## [ACTION ITEM]
Turn the text lines from all the items below into one numbered list, with no blank lines and no pictures.

*** Opening of PROVIDED RECORDS ***

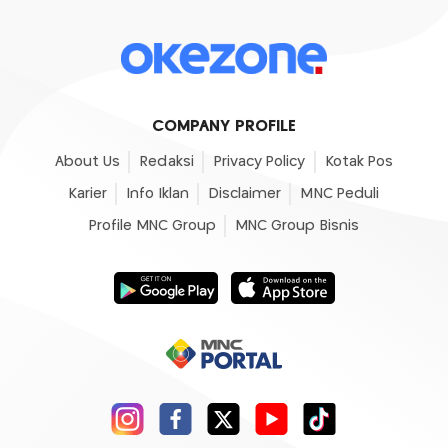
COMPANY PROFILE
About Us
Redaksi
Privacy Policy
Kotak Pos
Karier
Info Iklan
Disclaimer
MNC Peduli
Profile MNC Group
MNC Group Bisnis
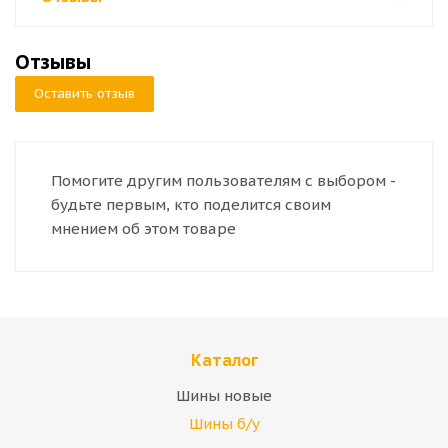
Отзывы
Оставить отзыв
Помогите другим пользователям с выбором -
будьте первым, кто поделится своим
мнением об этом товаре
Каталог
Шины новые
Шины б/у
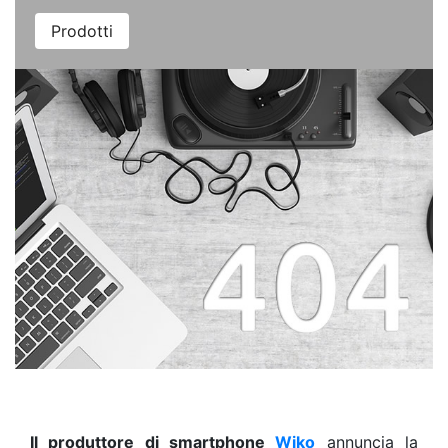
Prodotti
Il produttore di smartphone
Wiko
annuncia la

*** Close of PROVIDED RECORDS ***

## [RESPONSE BOX]
1. COMPANY PROFILE
2. About Us
3. Redaksi
4. Privacy Policy
5. Kotak Pos
6. Karier
7. Info Iklan
8. Disclaimer
9. MNC Peduli
10. Profile MNC Group
11. MNC Group Bisnis
12. Отзывы
13. Оставить отзыв
14. Помогите другим пользователям с выбором -
15. будьте первым, кто поделится своим
16. мнением об этом товаре
17. Каталог
18. Шины новые
19. Шины б/у
20. Prodotti
21. Il produttore di smartphone
22. Wiko
23. annuncia la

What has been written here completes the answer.